Me dice dónde vive y empiezo a conducir hacia su casa. La miro y me observa mientras conduzco. No mira la carretera para ver si voy en la dirección correcta.

Miro hacia ella y veo que su vestido enseña ahora más pierna, casi hasta el punto de que se le ven las bragas, pero no del todo.

Diez minutos después, llegamos a su casa. Aparco el coche en la entrada, salgo, doy la vuelta y abro la puerta.

Gira las piernas y se baja, acomodándose el vestido mientras camina delante de mí.

—Sígueme —dice mientras se aleja, moviendo las caderas. La sigo escaleras arriba. Saca una llave del bolso, abre la puerta y entra—. Perdona el desorden —dice con una risita.

Miro a mi alrededor, y el lugar está ordenado y limpio como lo estaría cualquier sitio.

—Vivo más en el restaurante que aquí. Así que mi casa nunca se ensucia. —Entra en la cocina—. No tengo cerveza, pero sí una colección de whiskys —dice por encima del hombro.

—Cualquiera que sea tu favorito, tomaré el mío con hielo, por favor.

Sonríe y coge dos vasos de cristal, luego se da la vuelta y saca una bandeja de hielo del congelador. Rompe la bandeja en la esquina de la encimera. Salen cubitos de hielo.

—Sí, soy así de vieja —dice con una sonrisa. Pone tres cubitos en cada vaso y sirve el whisky hasta llenar los dos vasos.

—Maldita sea, ¿intentas emborracharme para que no pueda irme? —le pregunto.

—Sí —dice sonriendo. Me da un vaso y luego coge el suyo.

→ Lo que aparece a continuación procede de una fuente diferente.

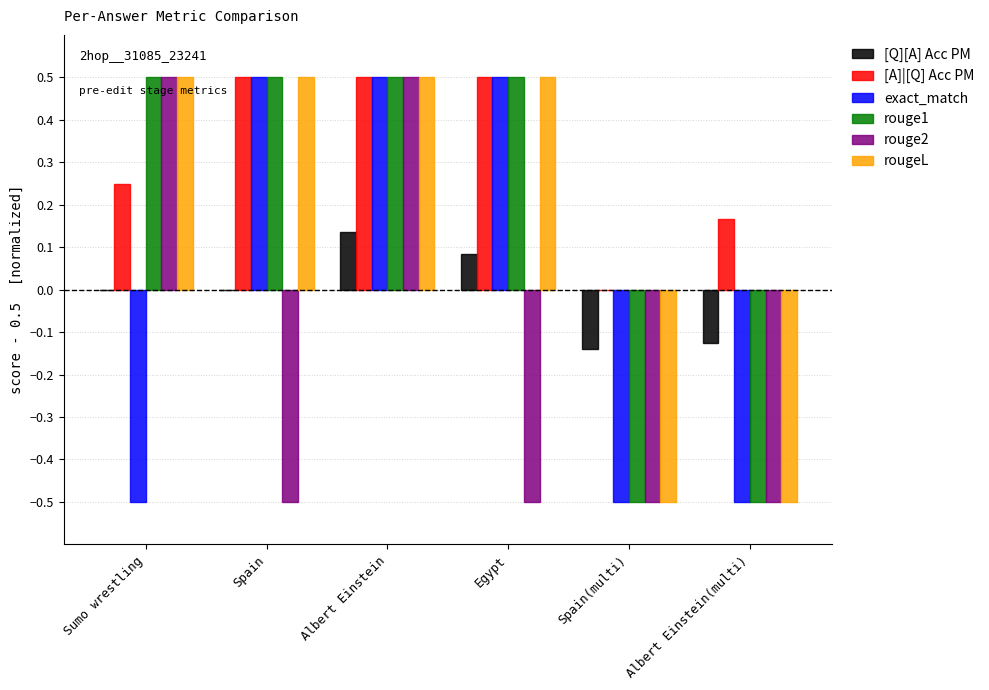

How many values in rougeL are above zero?

4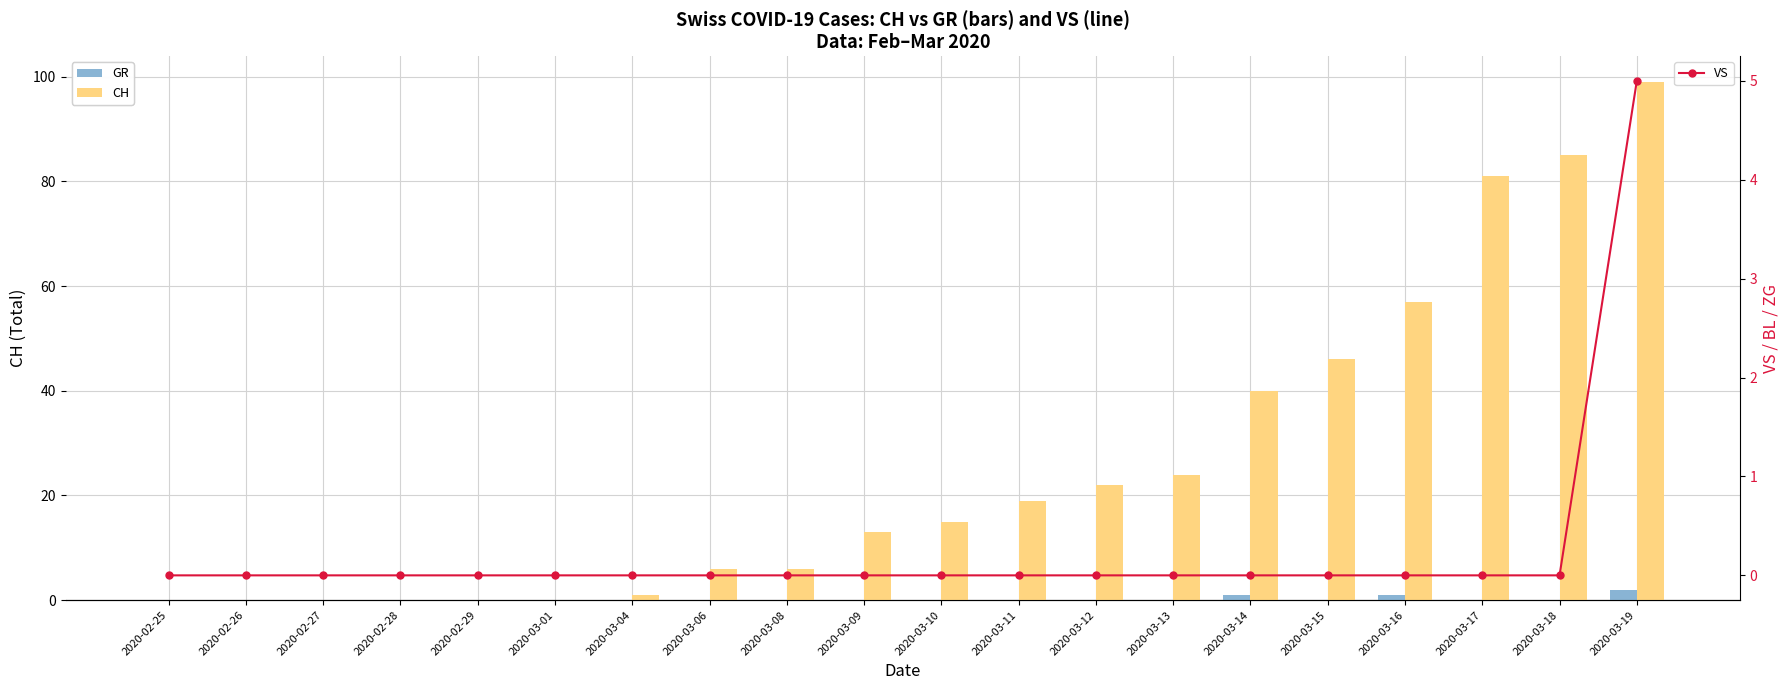

List the labels in order of GR value, smallest first.

2020-02-25, 2020-02-26, 2020-02-27, 2020-02-28, 2020-02-29, 2020-03-01, 2020-03-04, 2020-03-06, 2020-03-08, 2020-03-09, 2020-03-10, 2020-03-11, 2020-03-12, 2020-03-13, 2020-03-15, 2020-03-17, 2020-03-18, 2020-03-14, 2020-03-16, 2020-03-19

Chocamos los vasos—. Salud —dice con un guiño.

Tomo un trago. —Vaya, qué suave —admito.

—Es «Jim Beam», barril único, 95 grados. Me lo regaló un año uno de mis vendedores de licores, por Navidad, por ser una de sus mejores cuentas.

—Buen regalo —digo.

—¿Quieres venir conmigo al salón? —me pregunta. Asiento con la cabeza y cojo mi vaso. Se da la vuelta y camina delante de mí.

—Maldición, se ve bien en ese vestido.

—¿Perdona? —me dice, volviéndose hacia mí con una sonrisa diabólica.

—Oh, mierda. ¿Lo he dicho en voz alta?